Proxmox vs VMware ESXi vs Hyper-V: Which Should You Choose?

Choosing a hypervisor used to be straightforward. VMware was the enterprise standard, Hyper-V was the Microsoft default, and Proxmox was the scrappy open-source option for home labs. That calculus changed dramatically in 2023 when Broadcom completed its £61 billion acquisition of VMware and promptly restructured licensing in a way that left thousands of small and mid-sized businesses facing bills they could not justify. Perpetual licences were withdrawn, partner programmes were dissolved, and annual subscription costs for smaller organisations rose by triple-digit percentages almost overnight. The result has been a mass reassessment — and for many UK businesses, the alternatives are looking more attractive than ever. Here is how the three main contenders compare in 2024.

Proxmox VE

Proxmox Virtual Environment is a free, open-source hypervisor built on Debian Linux, combining KVM virtualisation for virtual machines and LXC for lightweight containers. The core platform costs nothing to download and run — including in production. The only paid offering is an enterprise subscription that provides access to stable enterprise repositories and professional support, starting at roughly €110 per CPU per year. For most home labs and smaller businesses, the free tier with community repositories is entirely adequate.

Setup is straightforward: download the ISO, boot from USB, answer a handful of questions, and you have a working hypervisor in under ten minutes. The web-based management interface is modern, responsive, and does not require any additional software beyond a browser. From a single pane of glass you can create and manage VMs, configure storage (local disk, NFS, Ceph, ZFS), set up clustering across multiple nodes, manage networking, and schedule backups — all without touching the command line unless you want to. Proxmox has strong hardware compatibility because it inherits the broad Linux driver ecosystem, making it a reliable choice on commodity servers and even recycled desktop hardware.
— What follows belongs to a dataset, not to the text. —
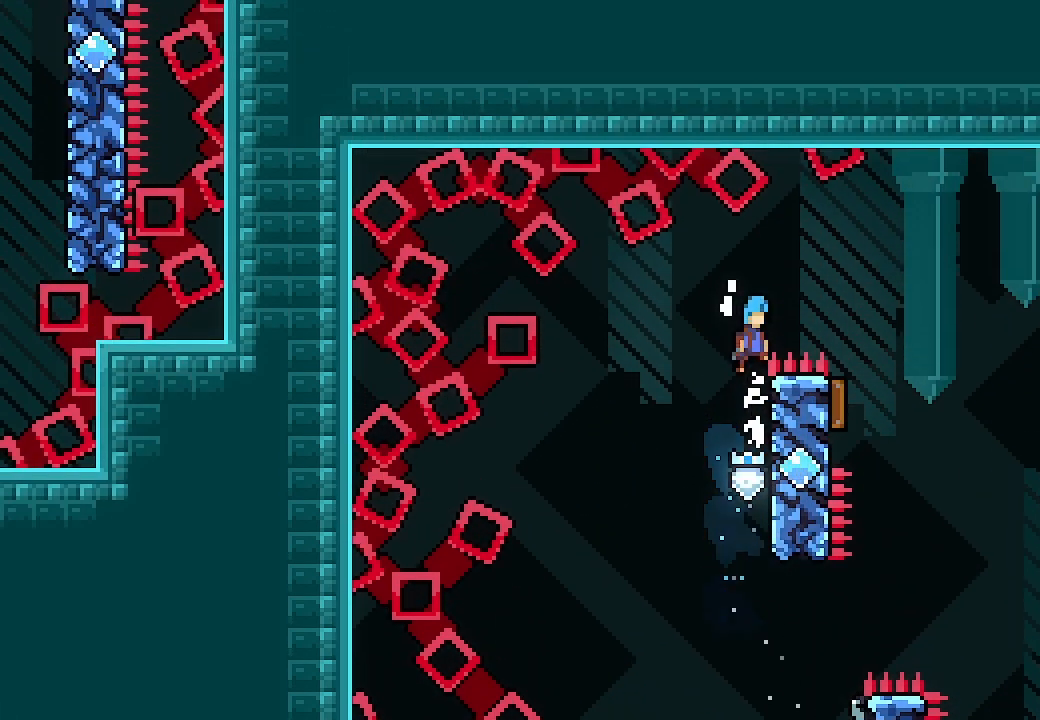
{"buttons": ["DPAD_LEFT"], "left_stick": "center", "events": [[267, "A", "up"], [367, "DPAD_RIGHT", "up"], [367, "L2", "up"], [500, "DPAD_LEFT", "down"]]}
The community ecosystem has grown significantly, particularly since the VMware exodus began. The Proxmox forums are active and well-moderated, documentation is thorough, and there is a growing body of UK-specific tutorials and community knowledge. For businesses that do not require a vendor-backed SLA, the community support is genuinely excellent. The main limitation is that enterprise support options, whilst available, do not match VMware or Microsoft for breadth of professional services or the reassurance of a large global support organisation.

Best for: Home labs, UK SMBs migrating away from VMware, self-hosters, and any organisation comfortable managing infrastructure internally.
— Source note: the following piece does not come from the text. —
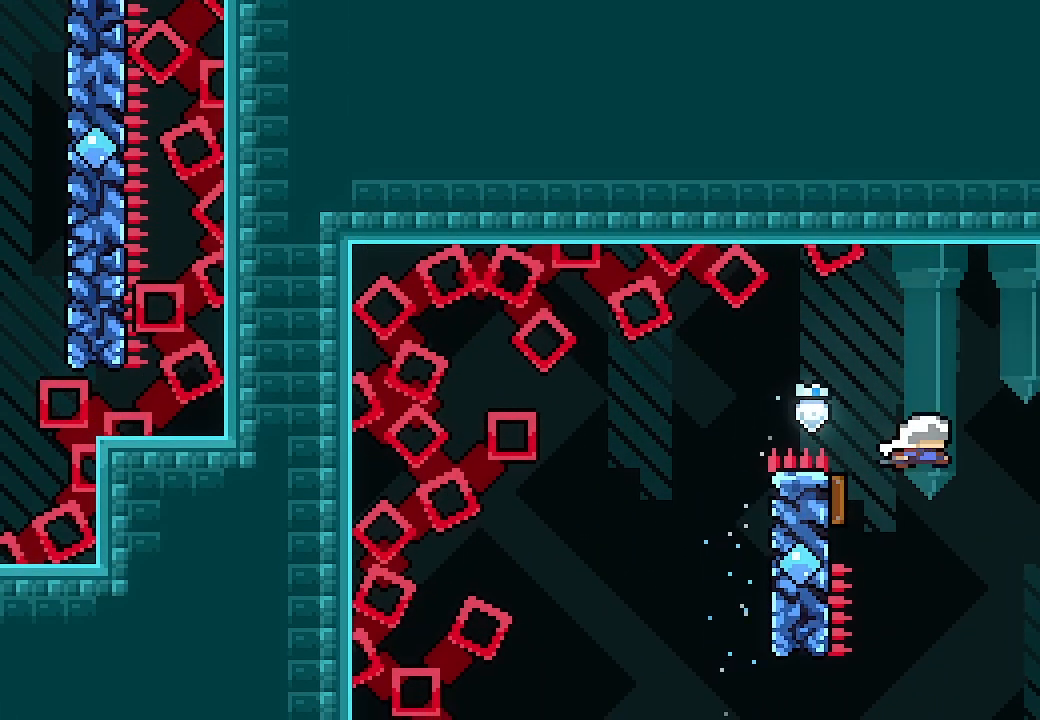
{"buttons": ["DPAD_RIGHT"], "left_stick": "center", "events": [[133, "DPAD_LEFT", "up"], [167, "DPAD_RIGHT", "down"]]}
VMware ESXi (now Broadcom)

VMware ESXi is a bare-metal hypervisor that has underpinned enterprise virtualisation for more than two decades. Its technical credentials remain strong: it is mature, stable, extremely well-documented, and deeply integrated into enterprise tooling — vCenter for centralised management, vSAN for hyper-converged storage, NSX for software-defined networking, and tight connections to public cloud platforms.

The problem is cost. Following the Broadcom acquisition, VMware moved entirely to subscription-only licensing bundled into two packages: VMware Cloud Foundation and VMware vSphere Foundation. The free ESXi hypervisor licence was discontinued. For a small business that previously ran a handful of hosts on perpetual licences, the new subscription model can represent a tenfold increase in annual spend. Many UK partners and resellers have reported customers abandoning VMware entirely after renewal quotes arrived. Broadcom’s stated focus is on its largest customers, and the messaging has made little attempt to retain the SMB segment.

Setup and management remain world-class at enterprise scale. The vCenter interface is comprehensive, and for organisations already deeply invested in the VMware ecosystem — with trained staff, third-party backup integrations, and established runbooks — switching platforms carries real operational cost. Enterprise support is thorough, with global coverage and SLA options that genuinely matter in regulated or mission-critical environments. Hardware compatibility is excellent for certified server hardware, though the free ESXi’s removal has also complicated home lab and edge use cases.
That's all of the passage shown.